Voorneman started her project by studying the pig sector for 6 months. She joined a veterinarian on his monthly visitations to pig farms in the South of the Netherlands and noticed that most of the farmers were interested in the pigs' growth, health and reproduction, but often did not have so many distraction materials in the pens. Voorneman noticed that pigs are very curious and opportunistic, but also that they easily became bored. She identified rooting as the most typical behaviour, in which the pigs explore and plow the soil and their surroundings with their hypersensitive snouts.

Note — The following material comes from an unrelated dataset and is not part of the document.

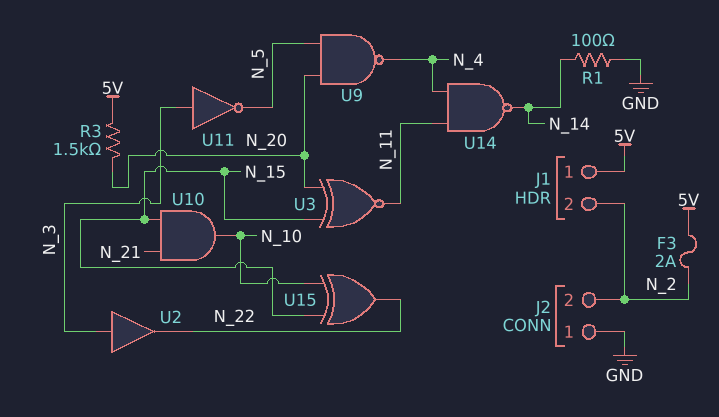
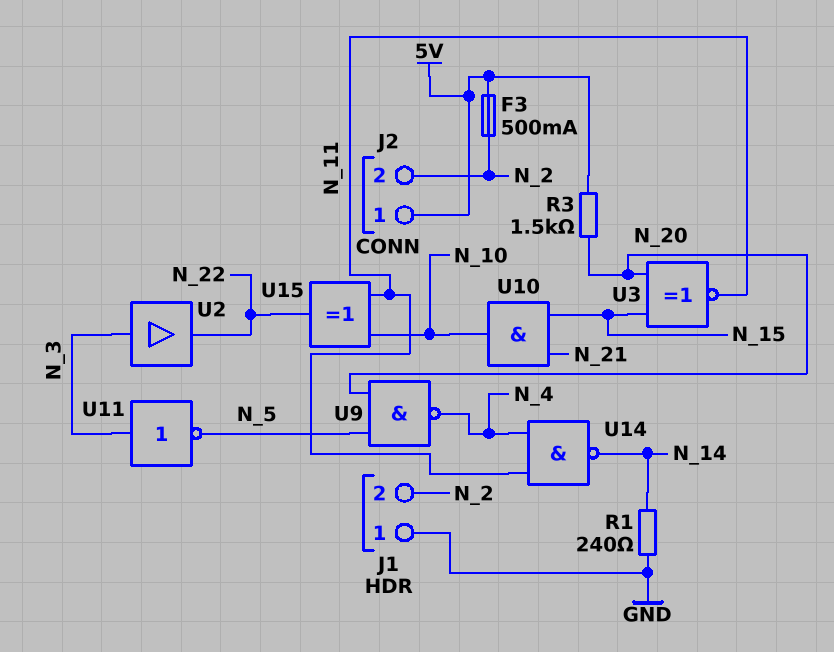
F3: 2A (5V, N_2) -> 500mA (5V, N_2)
J1 pin 1: 5V -> GND
J2 pin 1: GND -> 5V
R1: 100 (GND, N_14) -> 240 (GND, N_14)
U15: XOR (in N_10, in N_15, out N_22) -> XOR (in N_10, in N_11, out N_22)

Consequently, Voorneman's design - a pile of differently shaped layers of various edible materials - was made for rooting pleasure. Playfully named the Sproot, it also makes sounds when a pile is dropped. And the pigs like that, too. Eventually the layers will be eaten and destroyed, as is everything else in the pig pen, but if it lasts for at least three months then that's sufficient, because the pigs will have 'moved on' to something else by then.
Other Dutch ideas
A few years ago, also some attempts were made by the Farmers Union (LTO Nederland) in the Netherlands in cooperation with the Environmental agency and the animal welfare groups. LTO asked five product designers to design toys for pigs. Among the designs were a candy chain to chew on, a cone that works as a gobstopper that gives the pigs a different flavour every time they lick it, a wall that contains hidden material and the Pig Roulette, a small feed silo with a tiny wheel. Most designs however demand quite an investment to introduce them in practice, so most ideas are still in the design phase.